Lots of things in day-to-day life are risky, Corlette notes. “Should we charge people more if they work with toxic chemicals in their day job?”

Many Americans seem to understand that people shouldn’t be singled out by an optional health status. A recent poll by Eagle Hill Consulting Research found that almost 6 out of 10 oppose the idea of charging unvaccinated Americans higher insurance premiums. “Even employees who are vaccinated might oppose higher rates, as they could worry this could lead to more health-care costs placed on employees,” says Eagle Hill CEO and President Melissa Jezior.

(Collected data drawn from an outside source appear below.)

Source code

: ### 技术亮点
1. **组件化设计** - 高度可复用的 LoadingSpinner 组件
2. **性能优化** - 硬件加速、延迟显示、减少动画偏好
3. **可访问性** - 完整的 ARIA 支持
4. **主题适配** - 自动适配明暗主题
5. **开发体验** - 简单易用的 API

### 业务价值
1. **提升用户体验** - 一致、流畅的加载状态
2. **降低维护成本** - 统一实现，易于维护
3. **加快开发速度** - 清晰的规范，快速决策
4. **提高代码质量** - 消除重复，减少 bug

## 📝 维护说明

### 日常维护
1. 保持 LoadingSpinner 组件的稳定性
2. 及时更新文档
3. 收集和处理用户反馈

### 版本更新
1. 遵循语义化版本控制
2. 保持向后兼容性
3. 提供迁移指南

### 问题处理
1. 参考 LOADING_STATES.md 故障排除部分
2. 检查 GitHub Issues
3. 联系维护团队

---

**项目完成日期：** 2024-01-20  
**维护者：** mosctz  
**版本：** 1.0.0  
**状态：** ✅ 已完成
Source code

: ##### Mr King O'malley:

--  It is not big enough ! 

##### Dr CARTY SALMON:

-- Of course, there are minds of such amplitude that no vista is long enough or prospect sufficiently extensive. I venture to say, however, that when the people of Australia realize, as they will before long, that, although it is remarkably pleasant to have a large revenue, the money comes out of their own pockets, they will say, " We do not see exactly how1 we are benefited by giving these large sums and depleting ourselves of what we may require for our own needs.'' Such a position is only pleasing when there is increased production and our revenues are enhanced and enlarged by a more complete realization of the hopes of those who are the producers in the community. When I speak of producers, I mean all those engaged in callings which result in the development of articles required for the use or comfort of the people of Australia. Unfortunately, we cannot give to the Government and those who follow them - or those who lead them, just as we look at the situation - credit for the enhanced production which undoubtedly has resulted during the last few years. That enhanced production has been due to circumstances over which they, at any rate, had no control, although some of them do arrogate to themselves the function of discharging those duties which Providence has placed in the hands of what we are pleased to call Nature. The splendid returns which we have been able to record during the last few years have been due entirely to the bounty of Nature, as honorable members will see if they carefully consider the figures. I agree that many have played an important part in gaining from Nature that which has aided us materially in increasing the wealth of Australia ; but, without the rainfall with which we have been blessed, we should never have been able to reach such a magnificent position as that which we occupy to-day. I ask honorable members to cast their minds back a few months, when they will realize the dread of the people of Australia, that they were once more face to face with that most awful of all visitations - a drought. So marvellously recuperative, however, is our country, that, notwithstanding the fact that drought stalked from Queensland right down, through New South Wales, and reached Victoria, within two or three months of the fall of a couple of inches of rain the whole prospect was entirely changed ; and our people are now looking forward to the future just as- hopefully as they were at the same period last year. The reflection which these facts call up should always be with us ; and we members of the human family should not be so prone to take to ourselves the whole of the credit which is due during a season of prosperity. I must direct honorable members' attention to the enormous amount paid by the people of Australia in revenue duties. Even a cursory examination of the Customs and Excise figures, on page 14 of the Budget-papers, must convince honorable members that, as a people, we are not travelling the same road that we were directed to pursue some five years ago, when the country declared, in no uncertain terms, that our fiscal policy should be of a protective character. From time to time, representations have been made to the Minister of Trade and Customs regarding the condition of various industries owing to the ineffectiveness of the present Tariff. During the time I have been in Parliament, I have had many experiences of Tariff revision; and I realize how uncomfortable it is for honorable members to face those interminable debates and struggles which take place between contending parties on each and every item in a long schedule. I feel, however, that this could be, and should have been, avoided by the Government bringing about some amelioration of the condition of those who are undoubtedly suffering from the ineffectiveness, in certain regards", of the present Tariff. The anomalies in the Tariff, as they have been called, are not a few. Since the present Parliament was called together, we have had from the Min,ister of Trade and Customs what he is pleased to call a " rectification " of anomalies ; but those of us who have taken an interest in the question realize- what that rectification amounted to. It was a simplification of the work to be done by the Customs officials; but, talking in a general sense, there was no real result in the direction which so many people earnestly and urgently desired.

That’s not an unreasonable fear. In the ongoing battle over who will pay our ever-increasing medical bills, consumers all too often get tagged as “it.”

If you believe, like I do, that health care is a basic human right, narrowing access to care is a step backward. Costs should not be conditional on someone behaving in a medically approved way.

None of this is to excuse those who choose to be unvaccinated. In some ways the unvaccinated are freeloaders, benefiting from the risk reduced by those of us who got jabbed even as they raise the risk to the immunocompromised and others around them. These days, the unvaccinated account for the vast majority of the pandemic strain on our health-care system. Every eligible American needs to get vaccinated.

But we don’t need to give employers and the medical industrial complex another excuse to raise people’s bills, no matter how worthy the end goal. If Delta or other companies are concerned about unvaccinated employees, they should tackle the issue in the most direct way possible: mandate that all their employees get jabbed. They’ve got the power to require vaccination, and no extra premiums are needed.